SOURCE DATA:
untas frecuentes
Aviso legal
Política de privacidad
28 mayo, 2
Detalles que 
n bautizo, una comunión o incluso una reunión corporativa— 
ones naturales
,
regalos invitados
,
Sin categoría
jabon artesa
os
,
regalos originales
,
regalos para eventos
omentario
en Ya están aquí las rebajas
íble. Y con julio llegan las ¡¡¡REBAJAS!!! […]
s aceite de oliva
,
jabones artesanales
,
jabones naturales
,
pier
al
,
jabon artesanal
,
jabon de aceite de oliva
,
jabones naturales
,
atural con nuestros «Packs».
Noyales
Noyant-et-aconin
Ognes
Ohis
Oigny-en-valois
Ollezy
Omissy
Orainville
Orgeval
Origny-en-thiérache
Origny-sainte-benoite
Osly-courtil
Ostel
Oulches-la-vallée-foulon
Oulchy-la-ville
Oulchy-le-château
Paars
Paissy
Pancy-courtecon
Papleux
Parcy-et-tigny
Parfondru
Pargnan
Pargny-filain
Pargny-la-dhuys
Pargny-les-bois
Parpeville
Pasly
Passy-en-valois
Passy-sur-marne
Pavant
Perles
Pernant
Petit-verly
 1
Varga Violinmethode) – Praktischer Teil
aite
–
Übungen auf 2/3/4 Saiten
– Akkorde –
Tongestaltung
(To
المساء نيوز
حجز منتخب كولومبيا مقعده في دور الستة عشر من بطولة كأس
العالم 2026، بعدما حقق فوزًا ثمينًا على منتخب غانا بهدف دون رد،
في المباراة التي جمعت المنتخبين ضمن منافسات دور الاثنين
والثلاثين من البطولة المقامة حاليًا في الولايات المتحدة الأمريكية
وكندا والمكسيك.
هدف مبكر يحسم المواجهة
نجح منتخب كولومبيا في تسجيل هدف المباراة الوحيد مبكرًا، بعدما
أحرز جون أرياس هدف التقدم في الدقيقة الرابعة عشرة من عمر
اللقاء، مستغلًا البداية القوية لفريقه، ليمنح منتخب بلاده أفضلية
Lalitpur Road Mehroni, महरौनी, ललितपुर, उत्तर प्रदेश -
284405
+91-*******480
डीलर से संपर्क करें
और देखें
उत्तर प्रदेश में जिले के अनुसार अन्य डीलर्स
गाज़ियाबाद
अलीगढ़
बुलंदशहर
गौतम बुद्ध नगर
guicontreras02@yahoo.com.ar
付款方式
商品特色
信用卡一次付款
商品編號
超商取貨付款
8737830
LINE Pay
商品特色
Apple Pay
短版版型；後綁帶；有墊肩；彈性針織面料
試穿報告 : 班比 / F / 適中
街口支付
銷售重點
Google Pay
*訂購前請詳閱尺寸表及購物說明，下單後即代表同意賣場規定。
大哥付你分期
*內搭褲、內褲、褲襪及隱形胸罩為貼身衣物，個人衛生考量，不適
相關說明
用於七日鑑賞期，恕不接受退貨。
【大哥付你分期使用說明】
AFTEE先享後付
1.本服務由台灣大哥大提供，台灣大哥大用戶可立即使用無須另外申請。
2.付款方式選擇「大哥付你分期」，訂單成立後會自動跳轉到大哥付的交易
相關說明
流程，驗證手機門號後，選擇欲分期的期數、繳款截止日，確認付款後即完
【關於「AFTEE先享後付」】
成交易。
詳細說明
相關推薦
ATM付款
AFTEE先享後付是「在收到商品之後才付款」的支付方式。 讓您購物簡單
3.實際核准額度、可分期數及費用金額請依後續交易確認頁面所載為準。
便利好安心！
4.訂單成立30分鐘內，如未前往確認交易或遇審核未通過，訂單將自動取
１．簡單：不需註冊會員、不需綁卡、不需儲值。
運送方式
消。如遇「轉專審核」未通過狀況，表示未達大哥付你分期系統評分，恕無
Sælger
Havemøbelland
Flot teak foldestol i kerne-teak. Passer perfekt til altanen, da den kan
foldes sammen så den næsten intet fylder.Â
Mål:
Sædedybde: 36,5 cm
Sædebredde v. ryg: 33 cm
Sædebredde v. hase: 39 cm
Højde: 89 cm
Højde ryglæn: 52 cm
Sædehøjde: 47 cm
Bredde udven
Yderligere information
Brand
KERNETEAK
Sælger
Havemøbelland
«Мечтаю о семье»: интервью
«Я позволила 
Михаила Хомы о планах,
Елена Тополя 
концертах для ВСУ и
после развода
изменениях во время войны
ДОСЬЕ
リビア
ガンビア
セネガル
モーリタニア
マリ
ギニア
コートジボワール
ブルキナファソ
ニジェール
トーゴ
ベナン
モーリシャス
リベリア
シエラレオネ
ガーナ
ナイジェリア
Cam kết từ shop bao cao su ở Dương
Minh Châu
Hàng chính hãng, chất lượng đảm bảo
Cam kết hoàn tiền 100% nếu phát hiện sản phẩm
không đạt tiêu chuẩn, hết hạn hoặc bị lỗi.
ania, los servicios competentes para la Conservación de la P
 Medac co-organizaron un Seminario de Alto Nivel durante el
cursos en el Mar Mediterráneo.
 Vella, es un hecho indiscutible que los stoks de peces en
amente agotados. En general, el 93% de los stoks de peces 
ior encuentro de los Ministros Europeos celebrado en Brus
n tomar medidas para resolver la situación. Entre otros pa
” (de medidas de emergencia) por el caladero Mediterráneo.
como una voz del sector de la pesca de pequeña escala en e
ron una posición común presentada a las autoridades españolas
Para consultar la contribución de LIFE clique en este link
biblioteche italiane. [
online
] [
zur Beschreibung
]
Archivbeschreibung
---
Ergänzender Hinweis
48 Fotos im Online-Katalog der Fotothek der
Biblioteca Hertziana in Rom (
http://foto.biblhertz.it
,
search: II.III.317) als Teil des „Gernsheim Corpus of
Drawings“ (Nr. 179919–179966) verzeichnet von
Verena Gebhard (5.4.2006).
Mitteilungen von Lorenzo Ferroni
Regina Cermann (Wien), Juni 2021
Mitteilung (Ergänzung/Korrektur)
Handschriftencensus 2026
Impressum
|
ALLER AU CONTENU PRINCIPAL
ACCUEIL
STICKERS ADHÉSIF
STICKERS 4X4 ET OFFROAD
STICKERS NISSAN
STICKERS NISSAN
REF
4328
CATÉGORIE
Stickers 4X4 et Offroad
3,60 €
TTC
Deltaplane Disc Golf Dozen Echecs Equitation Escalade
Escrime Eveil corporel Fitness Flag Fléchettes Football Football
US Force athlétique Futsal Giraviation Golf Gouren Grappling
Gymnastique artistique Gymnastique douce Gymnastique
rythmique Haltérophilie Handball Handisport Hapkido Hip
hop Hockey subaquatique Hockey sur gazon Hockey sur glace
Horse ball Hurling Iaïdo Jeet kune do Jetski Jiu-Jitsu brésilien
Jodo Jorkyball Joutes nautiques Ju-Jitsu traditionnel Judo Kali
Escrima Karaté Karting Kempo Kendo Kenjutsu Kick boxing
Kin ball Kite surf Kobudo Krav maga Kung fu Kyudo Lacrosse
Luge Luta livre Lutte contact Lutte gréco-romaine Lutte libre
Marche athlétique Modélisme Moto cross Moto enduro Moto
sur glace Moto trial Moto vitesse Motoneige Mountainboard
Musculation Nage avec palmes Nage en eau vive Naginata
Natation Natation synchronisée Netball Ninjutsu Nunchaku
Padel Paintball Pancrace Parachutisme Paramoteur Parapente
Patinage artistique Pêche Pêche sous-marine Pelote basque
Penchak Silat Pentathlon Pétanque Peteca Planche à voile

EXERCISE DESCRIPTION:
Transcribe the material above line for line, keeping every word, accent, number and symbol as it appears.

TASK RESPONSE:
untas frecuentes
Aviso legal
Política de privacidad
28 mayo, 2
Detalles que 
n bautizo, una comunión o incluso una reunión corporativa— 
ones naturales
,
regalos invitados
,
Sin categoría
jabon artesa
os
,
regalos originales
,
regalos para eventos
omentario
en Ya están aquí las rebajas
íble. Y con julio llegan las ¡¡¡REBAJAS!!! […]
s aceite de oliva
,
jabones artesanales
,
jabones naturales
,
pier
al
,
jabon artesanal
,
jabon de aceite de oliva
,
jabones naturales
,
atural con nuestros «Packs».
Noyales
Noyant-et-aconin
Ognes
Ohis
Oigny-en-valois
Ollezy
Omissy
Orainville
Orgeval
Origny-en-thiérache
Origny-sainte-benoite
Osly-courtil
Ostel
Oulches-la-vallée-foulon
Oulchy-la-ville
Oulchy-le-château
Paars
Paissy
Pancy-courtecon
Papleux
Parcy-et-tigny
Parfondru
Pargnan
Pargny-filain
Pargny-la-dhuys
Pargny-les-bois
Parpeville
Pasly
Passy-en-valois
Passy-sur-marne
Pavant
Perles
Pernant
Petit-verly
 1
Varga Violinmethode) – Praktischer Teil
aite
–
Übungen auf 2/3/4 Saiten
– Akkorde –
Tongestaltung
(To
المساء نيوز
حجز منتخب كولومبيا مقعده في دور الستة عشر من بطولة كأس
العالم 2026، بعدما حقق فوزًا ثمينًا على منتخب غانا بهدف دون رد،
في المباراة التي جمعت المنتخبين ضمن منافسات دور الاثنين
والثلاثين من البطولة المقامة حاليًا في الولايات المتحدة الأمريكية
وكندا والمكسيك.
هدف مبكر يحسم المواجهة
نجح منتخب كولومبيا في تسجيل هدف المباراة الوحيد مبكرًا، بعدما
أحرز جون أرياس هدف التقدم في الدقيقة الرابعة عشرة من عمر
اللقاء، مستغلًا البداية القوية لفريقه، ليمنح منتخب بلاده أفضلية
Lalitpur Road Mehroni, महरौनी, ललितपुर, उत्तर प्रदेश -
284405
+91-*******480
डीलर से संपर्क करें
और देखें
उत्तर प्रदेश में जिले के अनुसार अन्य डीलर्स
गाज़ियाबाद
अलीगढ़
बुलंदशहर
गौतम बुद्ध नगर
guicontreras02@yahoo.com.ar
付款方式
商品特色
信用卡一次付款
商品編號
超商取貨付款
8737830
LINE Pay
商品特色
Apple Pay
短版版型；後綁帶；有墊肩；彈性針織面料
試穿報告 : 班比 / F / 適中
街口支付
銷售重點
Google Pay
*訂購前請詳閱尺寸表及購物說明，下單後即代表同意賣場規定。
大哥付你分期
*內搭褲、內褲、褲襪及隱形胸罩為貼身衣物，個人衛生考量，不適
相關說明
用於七日鑑賞期，恕不接受退貨。
【大哥付你分期使用說明】
AFTEE先享後付
1.本服務由台灣大哥大提供，台灣大哥大用戶可立即使用無須另外申請。
2.付款方式選擇「大哥付你分期」，訂單成立後會自動跳轉到大哥付的交易
相關說明
流程，驗證手機門號後，選擇欲分期的期數、繳款截止日，確認付款後即完
【關於「AFTEE先享後付」】
成交易。
詳細說明
相關推薦
ATM付款
AFTEE先享後付是「在收到商品之後才付款」的支付方式。 讓您購物簡單
3.實際核准額度、可分期數及費用金額請依後續交易確認頁面所載為準。
便利好安心！
4.訂單成立30分鐘內，如未前往確認交易或遇審核未通過，訂單將自動取
１．簡單：不需註冊會員、不需綁卡、不需儲值。
運送方式
消。如遇「轉專審核」未通過狀況，表示未達大哥付你分期系統評分，恕無
Sælger
Havemøbelland
Flot teak foldestol i kerne-teak. Passer perfekt til altanen, da den kan
foldes sammen så den næsten intet fylder.Â
Mål:
Sædedybde: 36,5 cm
Sædebredde v. ryg: 33 cm
Sædebredde v. hase: 39 cm
Højde: 89 cm
Højde ryglæn: 52 cm
Sædehøjde: 47 cm
Bredde udven
Yderligere information
Brand
KERNETEAK
Sælger
Havemøbelland
«Мечтаю о семье»: интервью
«Я позволила 
Михаила Хомы о планах,
Елена Тополя 
концертах для ВСУ и
после развода
изменениях во время войны
ДОСЬЕ
リビア
ガンビア
セネガル
モーリタニア
マリ
ギニア
コートジボワール
ブルキナファソ
ニジェール
トーゴ
ベナン
モーリシャス
リベリア
シエラレオネ
ガーナ
ナイジェリア
Cam kết từ shop bao cao su ở Dương
Minh Châu
Hàng chính hãng, chất lượng đảm bảo
Cam kết hoàn tiền 100% nếu phát hiện sản phẩm
không đạt tiêu chuẩn, hết hạn hoặc bị lỗi.
ania, los servicios competentes para la Conservación de la P
 Medac co-organizaron un Seminario de Alto Nivel durante el
cursos en el Mar Mediterráneo.
 Vella, es un hecho indiscutible que los stoks de peces en
amente agotados. En general, el 93% de los stoks de peces 
ior encuentro de los Ministros Europeos celebrado en Brus
n tomar medidas para resolver la situación. Entre otros pa
” (de medidas de emergencia) por el caladero Mediterráneo.
como una voz del sector de la pesca de pequeña escala en e
ron una posición común presentada a las autoridades españolas
Para consultar la contribución de LIFE clique en este link
biblioteche italiane. [
online
] [
zur Beschreibung
]
Archivbeschreibung
---
Ergänzender Hinweis
48 Fotos im Online-Katalog der Fotothek der
Biblioteca Hertziana in Rom (
http://foto.biblhertz.it
,
search: II.III.317) als Teil des „Gernsheim Corpus of
Drawings“ (Nr. 179919–179966) verzeichnet von
Verena Gebhard (5.4.2006).
Mitteilungen von Lorenzo Ferroni
Regina Cermann (Wien), Juni 2021
Mitteilung (Ergänzung/Korrektur)
Handschriftencensus 2026
Impressum
|
ALLER AU CONTENU PRINCIPAL
ACCUEIL
STICKERS ADHÉSIF
STICKERS 4X4 ET OFFROAD
STICKERS NISSAN
STICKERS NISSAN
REF
4328
CATÉGORIE
Stickers 4X4 et Offroad
3,60 €
TTC
Deltaplane Disc Golf Dozen Echecs Equitation Escalade
Escrime Eveil corporel Fitness Flag Fléchettes Football Football
US Force athlétique Futsal Giraviation Golf Gouren Grappling
Gymnastique artistique Gymnastique douce Gymnastique
rythmique Haltérophilie Handball Handisport Hapkido Hip
hop Hockey subaquatique Hockey sur gazon Hockey sur glace
Horse ball Hurling Iaïdo Jeet kune do Jetski Jiu-Jitsu brésilien
Jodo Jorkyball Joutes nautiques Ju-Jitsu traditionnel Judo Kali
Escrima Karaté Karting Kempo Kendo Kenjutsu Kick boxing
Kin ball Kite surf Kobudo Krav maga Kung fu Kyudo Lacrosse
Luge Luta livre Lutte contact Lutte gréco-romaine Lutte libre
Marche athlétique Modélisme Moto cross Moto enduro Moto
sur glace Moto trial Moto vitesse Motoneige Mountainboard
Musculation Nage avec palmes Nage en eau vive Naginata
Natation Natation synchronisée Netball Ninjutsu Nunchaku
Padel Paintball Pancrace Parachutisme Paramoteur Parapente
Patinage artistique Pêche Pêche sous-marine Pelote basque
Penchak Silat Pentathlon Pétanque Peteca Planche à voile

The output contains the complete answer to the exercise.